| Activity |
Give again, unaltered, the lines of the listing below that run from the line having "45: (97, 166, 34.86)" through the line having "49: (431, 174, 46.83)".
──────── Task data ────────
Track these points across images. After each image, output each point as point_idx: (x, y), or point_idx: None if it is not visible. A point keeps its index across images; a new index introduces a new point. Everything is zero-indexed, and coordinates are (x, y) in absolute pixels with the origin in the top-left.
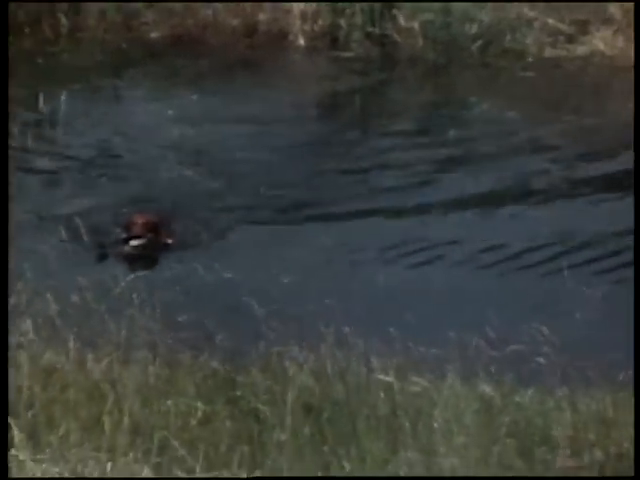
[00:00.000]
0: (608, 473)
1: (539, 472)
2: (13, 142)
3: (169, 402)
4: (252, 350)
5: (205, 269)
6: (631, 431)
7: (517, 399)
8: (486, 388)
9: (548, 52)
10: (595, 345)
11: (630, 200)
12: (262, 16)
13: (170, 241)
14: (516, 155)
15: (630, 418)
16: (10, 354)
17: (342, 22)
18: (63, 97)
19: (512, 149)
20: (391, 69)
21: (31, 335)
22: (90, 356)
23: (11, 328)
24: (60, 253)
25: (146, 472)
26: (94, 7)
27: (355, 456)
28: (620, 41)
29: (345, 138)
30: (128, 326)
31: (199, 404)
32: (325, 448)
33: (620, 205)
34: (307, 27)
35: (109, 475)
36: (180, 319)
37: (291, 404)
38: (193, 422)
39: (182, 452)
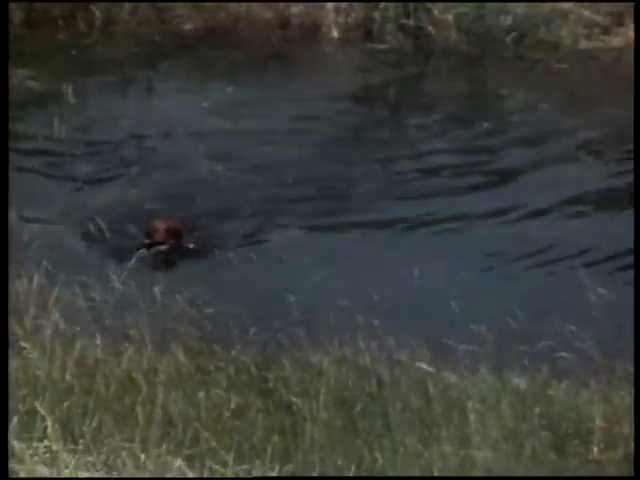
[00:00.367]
0: None
1: (572, 465)
2: (46, 133)
3: (201, 394)
4: (285, 343)
5: (238, 262)
6: None
7: (550, 392)
8: (519, 381)
9: (583, 44)
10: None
11: None
12: (295, 9)
13: (192, 246)
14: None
15: None
16: (43, 346)
17: (376, 14)
18: (97, 89)
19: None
20: (425, 61)
21: (62, 325)
22: (122, 348)
23: (42, 321)
24: (89, 247)
25: (178, 463)
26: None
27: (388, 448)
28: None
29: (379, 131)
30: (160, 319)
31: (232, 396)
32: (358, 441)
33: None
34: (340, 19)
35: (142, 467)
36: (212, 312)
37: (324, 397)
38: (226, 414)
39: (214, 444)
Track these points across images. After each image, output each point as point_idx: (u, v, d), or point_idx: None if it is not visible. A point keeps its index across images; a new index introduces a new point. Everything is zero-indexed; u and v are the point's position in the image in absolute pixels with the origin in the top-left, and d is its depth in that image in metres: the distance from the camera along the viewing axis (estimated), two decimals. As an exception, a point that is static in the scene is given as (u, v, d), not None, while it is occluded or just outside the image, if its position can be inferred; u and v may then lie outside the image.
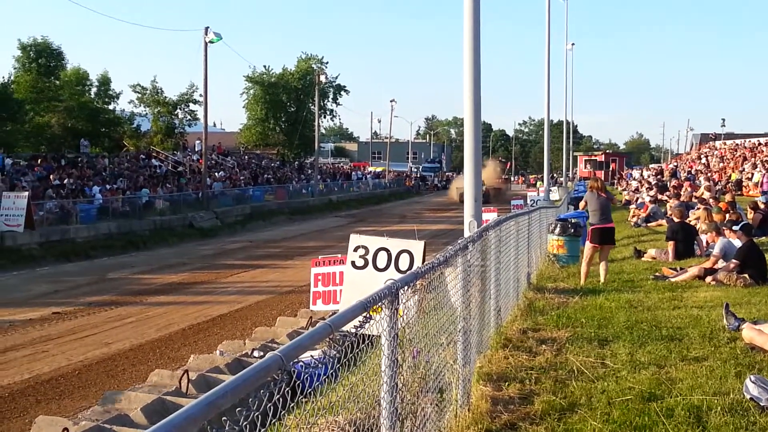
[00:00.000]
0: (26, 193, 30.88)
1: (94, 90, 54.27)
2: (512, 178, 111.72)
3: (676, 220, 18.53)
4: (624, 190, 54.35)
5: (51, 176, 38.65)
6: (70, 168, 41.50)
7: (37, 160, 41.56)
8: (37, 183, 36.28)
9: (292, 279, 23.94)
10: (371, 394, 4.44)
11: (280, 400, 2.91)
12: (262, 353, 12.91)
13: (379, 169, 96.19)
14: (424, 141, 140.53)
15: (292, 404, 3.19)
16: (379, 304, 4.21)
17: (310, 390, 3.50)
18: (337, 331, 3.54)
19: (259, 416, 2.73)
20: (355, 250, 12.09)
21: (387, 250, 11.90)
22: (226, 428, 2.46)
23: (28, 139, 47.65)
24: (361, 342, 4.02)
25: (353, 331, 3.84)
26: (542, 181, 61.21)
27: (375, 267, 11.87)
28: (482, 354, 8.32)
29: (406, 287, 4.73)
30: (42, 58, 50.27)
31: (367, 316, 3.91)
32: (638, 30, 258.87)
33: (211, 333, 16.69)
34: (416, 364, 5.25)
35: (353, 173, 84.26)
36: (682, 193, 30.56)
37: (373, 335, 4.22)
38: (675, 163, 64.70)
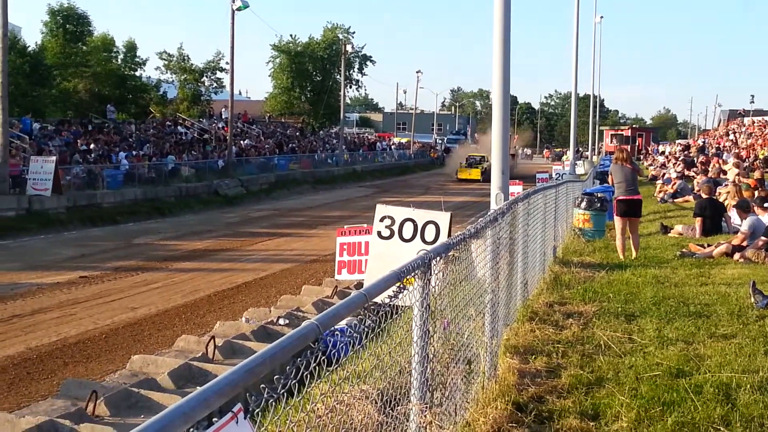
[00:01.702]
0: (54, 158, 31.06)
1: (120, 57, 54.35)
2: (522, 152, 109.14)
3: (704, 196, 18.38)
4: (650, 165, 53.91)
5: (78, 141, 38.84)
6: (96, 133, 41.68)
7: (65, 126, 41.75)
8: (64, 148, 36.46)
9: (317, 248, 23.99)
10: (399, 365, 4.45)
11: (316, 368, 2.91)
12: (287, 321, 12.98)
13: (403, 140, 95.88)
14: (449, 113, 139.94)
15: (328, 372, 3.20)
16: (412, 274, 4.21)
17: (340, 360, 3.50)
18: (372, 299, 3.54)
19: (296, 384, 2.74)
20: (381, 220, 12.06)
21: (413, 220, 11.86)
22: (265, 395, 2.47)
23: (55, 105, 47.83)
24: (388, 313, 4.01)
25: (387, 301, 3.85)
26: (567, 154, 60.89)
27: (401, 237, 11.85)
28: (509, 327, 8.32)
29: (438, 258, 4.72)
30: (69, 24, 50.30)
31: (401, 286, 3.91)
32: (667, 3, 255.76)
33: (237, 300, 16.77)
34: (446, 335, 5.25)
35: (378, 144, 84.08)
36: (710, 169, 30.27)
37: (399, 306, 4.21)
38: (703, 139, 64.03)
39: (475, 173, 61.38)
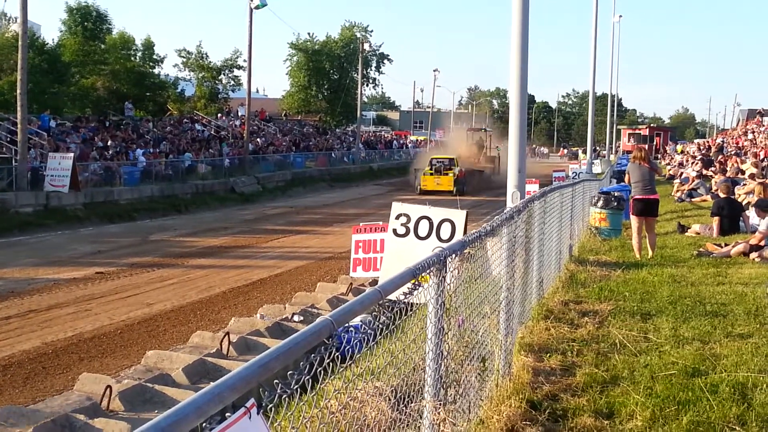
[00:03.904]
0: (72, 155, 31.23)
1: (138, 54, 54.55)
2: (538, 150, 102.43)
3: (722, 195, 18.28)
4: (668, 164, 53.65)
5: (95, 138, 39.03)
6: (114, 130, 41.87)
7: (82, 122, 41.95)
8: (81, 145, 36.64)
9: (332, 245, 24.00)
10: (413, 362, 4.44)
11: (330, 364, 2.91)
12: (302, 318, 12.99)
13: (420, 139, 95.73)
14: (466, 111, 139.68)
15: (341, 368, 3.20)
16: (427, 271, 4.20)
17: (354, 357, 3.50)
18: (387, 296, 3.54)
19: (310, 380, 2.74)
20: (397, 218, 12.09)
21: (429, 218, 11.88)
22: (278, 391, 2.47)
23: (73, 102, 48.04)
24: (403, 310, 4.00)
25: (402, 298, 3.84)
26: (584, 153, 60.37)
27: (416, 235, 11.87)
28: (524, 324, 8.30)
29: (453, 255, 4.71)
30: (88, 22, 50.51)
31: (417, 283, 3.90)
32: (686, 2, 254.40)
33: (252, 296, 16.80)
34: (461, 333, 5.25)
35: (394, 142, 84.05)
36: (728, 168, 30.10)
37: (412, 303, 4.20)
38: (721, 138, 63.66)
39: (446, 182, 45.52)
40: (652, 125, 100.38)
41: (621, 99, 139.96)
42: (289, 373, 2.60)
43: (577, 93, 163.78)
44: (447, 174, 46.38)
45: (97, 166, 34.86)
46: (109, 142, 38.78)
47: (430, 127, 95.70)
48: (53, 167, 30.24)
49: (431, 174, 46.83)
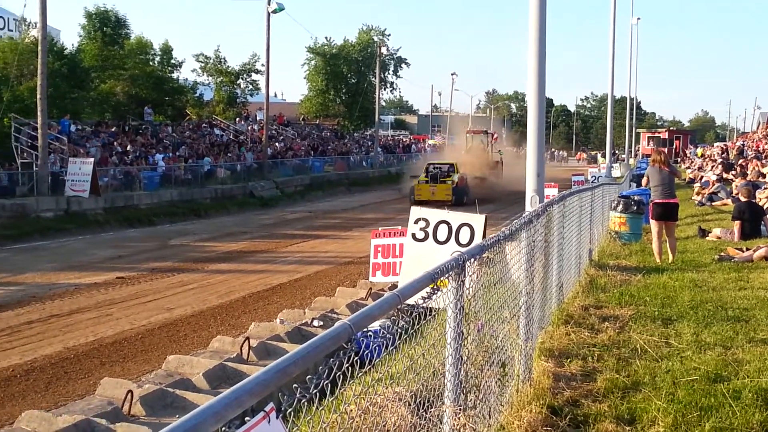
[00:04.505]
0: (92, 159, 31.48)
1: (156, 59, 54.80)
2: (557, 154, 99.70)
3: (743, 199, 18.14)
4: (688, 168, 53.37)
5: (115, 143, 39.24)
6: (133, 135, 42.09)
7: (102, 127, 42.18)
8: (101, 149, 36.85)
9: (351, 250, 24.01)
10: (433, 367, 4.43)
11: (349, 369, 2.90)
12: (321, 323, 13.00)
13: (436, 142, 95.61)
14: (484, 115, 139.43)
15: (361, 373, 3.19)
16: (446, 276, 4.19)
17: (373, 362, 3.48)
18: (405, 300, 3.52)
19: (329, 384, 2.73)
20: (416, 222, 12.07)
21: (448, 223, 11.86)
22: (297, 395, 2.46)
23: (93, 107, 48.31)
24: (422, 315, 3.98)
25: (420, 302, 3.83)
26: (603, 156, 60.02)
27: (435, 240, 11.85)
28: (543, 330, 8.26)
29: (472, 259, 4.69)
30: (107, 27, 50.79)
31: (435, 287, 3.88)
32: (706, 4, 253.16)
33: (271, 301, 16.82)
34: (480, 338, 5.22)
35: (412, 146, 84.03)
36: (749, 171, 29.89)
37: (431, 308, 4.18)
38: (742, 141, 63.26)
39: (443, 191, 40.06)
40: (671, 128, 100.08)
41: (640, 102, 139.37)
42: (308, 377, 2.59)
43: (596, 96, 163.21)
44: (444, 182, 41.29)
45: (117, 170, 35.09)
46: (128, 147, 39.01)
47: (449, 131, 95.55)
48: (74, 172, 30.44)
49: (426, 182, 41.76)
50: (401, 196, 44.32)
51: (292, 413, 2.43)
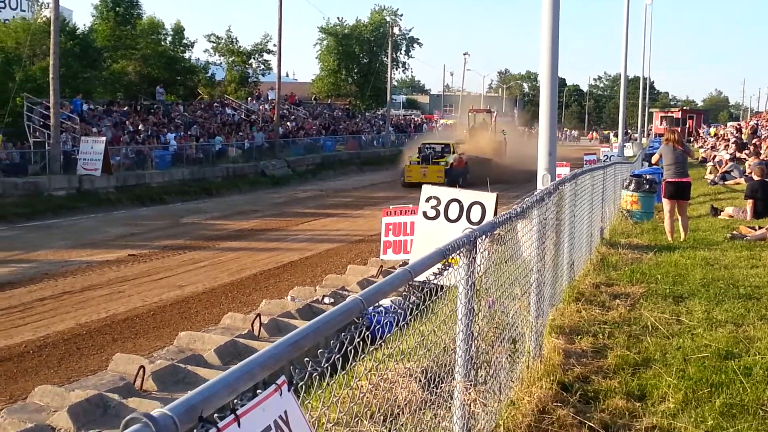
────────
| The completed task |
45: (97, 166, 34.86)
46: (109, 142, 38.78)
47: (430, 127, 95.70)
48: (53, 167, 30.24)
49: (431, 174, 46.83)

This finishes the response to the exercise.